## Task objective
In the material below, the required lines run from the one containing "[446,414,506,432] Blimpie, ->" through the one containing "[100,473,203,490] So, in". Copy those lines exactly, ends included, and nothing else.

## Dataset entries
=-=-=

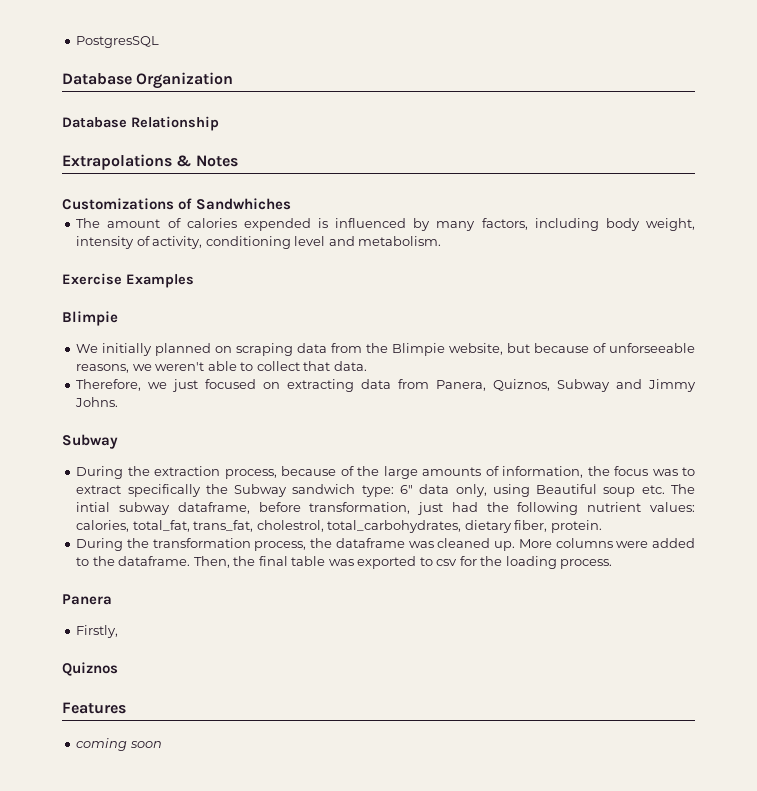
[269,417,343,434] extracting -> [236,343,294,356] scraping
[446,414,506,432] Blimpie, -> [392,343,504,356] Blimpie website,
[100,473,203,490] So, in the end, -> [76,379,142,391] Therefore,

=-=-=

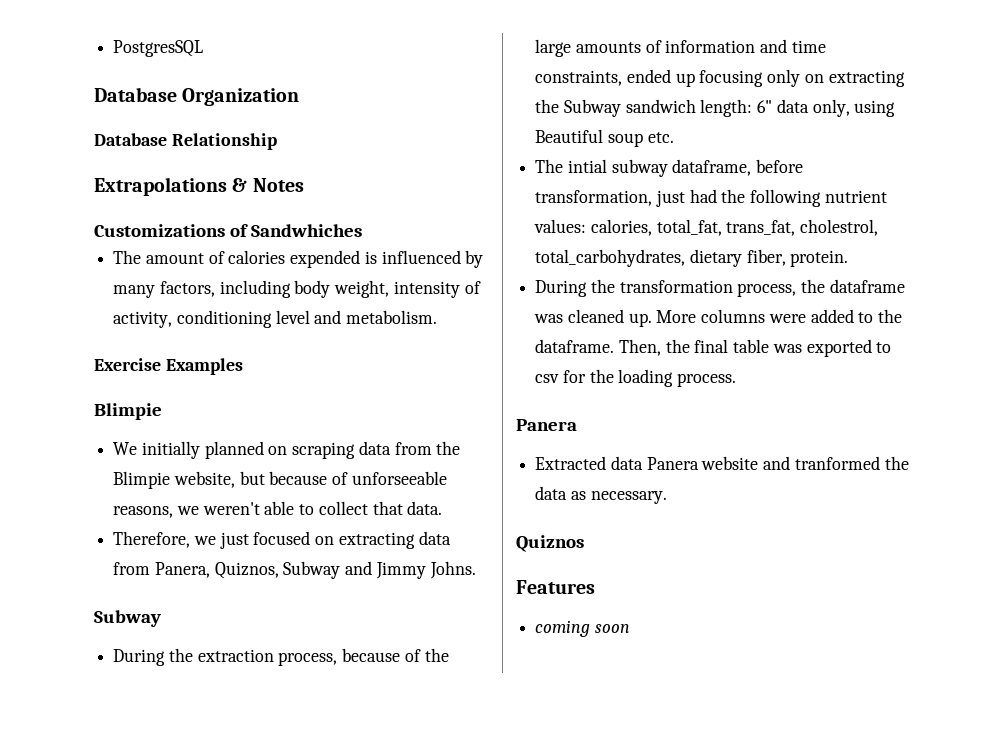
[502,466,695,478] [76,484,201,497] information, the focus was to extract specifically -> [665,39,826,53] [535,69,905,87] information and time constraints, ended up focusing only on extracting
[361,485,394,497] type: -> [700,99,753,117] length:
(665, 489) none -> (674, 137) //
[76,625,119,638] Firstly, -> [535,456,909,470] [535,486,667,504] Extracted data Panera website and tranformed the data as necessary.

=-=-=

## Response to the exercise
[446,414,506,432] Blimpie, -> [392,343,504,356] Blimpie website,
[100,473,203,490] So, in the end, -> [76,379,142,391] Therefore,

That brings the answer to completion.